Michelle Obama has taken on an edgier role than most spouses in campaigning for her husband, Democrat Barack Obama. The outspoken hospital executive has made no bones about the fact that she's doing more than her share of raising their two daughters lately and has had to put her career on hold. But she says it's worth the sacrifices for the chance to shape the nation.
She both praises and teases her husband publicly in an effort to make him seem approachable to voters. She is part of a focused effort to sell Obama to African-American women, who are important in turning out the black vote. And on New Year's Eve, she sent out a fund-raising appeal nationwide.
The criticism Republican Mitt Romney has faced for flip-flopping on policy positions is offset in some supporters' minds by his enduring marriage to wife Ann through her fight against multiple sclerosis and their raising of five sons.
Comfortable in a supporting role, she talks about what kind of a husband he is and says nice things about the places she goes. She told a group in Altoona, "Mitt and I have been getting to know the goodness and the hearts of Iowans. It has changed all of us."

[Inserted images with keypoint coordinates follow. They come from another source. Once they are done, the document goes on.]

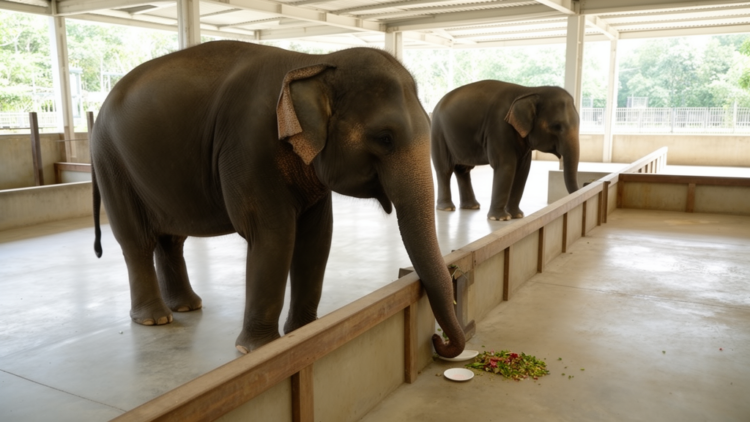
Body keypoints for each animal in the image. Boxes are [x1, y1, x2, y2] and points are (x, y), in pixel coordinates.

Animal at [90, 40, 465, 357]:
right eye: (385, 138)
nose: (437, 341)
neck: (315, 62)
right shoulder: (250, 146)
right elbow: (274, 235)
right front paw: (256, 350)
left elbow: (317, 238)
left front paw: (305, 332)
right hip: (111, 162)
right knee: (136, 241)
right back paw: (155, 319)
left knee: (170, 240)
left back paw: (186, 307)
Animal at [431, 80, 580, 221]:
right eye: (557, 126)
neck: (529, 91)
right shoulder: (498, 126)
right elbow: (506, 165)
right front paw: (500, 218)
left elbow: (523, 169)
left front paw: (516, 216)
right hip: (438, 134)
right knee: (444, 169)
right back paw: (447, 208)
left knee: (463, 170)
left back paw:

Because Mike Huckabee's presidential campaign has only recently surged, his wife, Janet, isn't as well known outside of Arkansas, where her husband was governor.
Her non-confrontational role so far in Iowa contrasts with reports of her time as governor's wife. A sportswoman, she was nicknamed "First Tomboy," and her failed run for state secretary of state in 2002 while her husband was governor showed a mean side. But she also has a sympathetic side as a one-time spinal cancer survivor who works for the American Red Cross and has raised three children.
Fred Thompson's wife Jeri, a former Republican National Committee spokeswoman more than two decades his junior, was caricatured early on as a trophy wife and had a reputation for being overbearing with campaign staff. She has tried to overcome both images, while juggling the challenges of parenting two young children and assisting the campaign. She planned to join her husband in Iowa from New Year's Eve through the caucuses.
Democrat Chris Dodd moved his wife, a former Export-Import Bank official, and their young children to Iowa this fall full time. So Jackie Dodd is always around to introduce her husband at rallies or give the campaign speech herself.
One night last week, she was greeting guests at the Des Moines home of a supporter, keeping them engaged until Dodd could finish an interview on MSNBC's Keith Olbermann show. Jackie Dodd stood in front the TV set, and for 15 minutes told stories about her husband and her family's move.
"We've been forced to find a pediatrician, and a plan to get haircuts," she said. "But I've been going shopping at Dahl's (grocery store), and if I'm lucky enough and have the time I go to Gateway Market. We have wonderful neighbors - many of them Republicans, but now they have Dodd signs."
(William Douglas in New Hampshire contributed to this report.)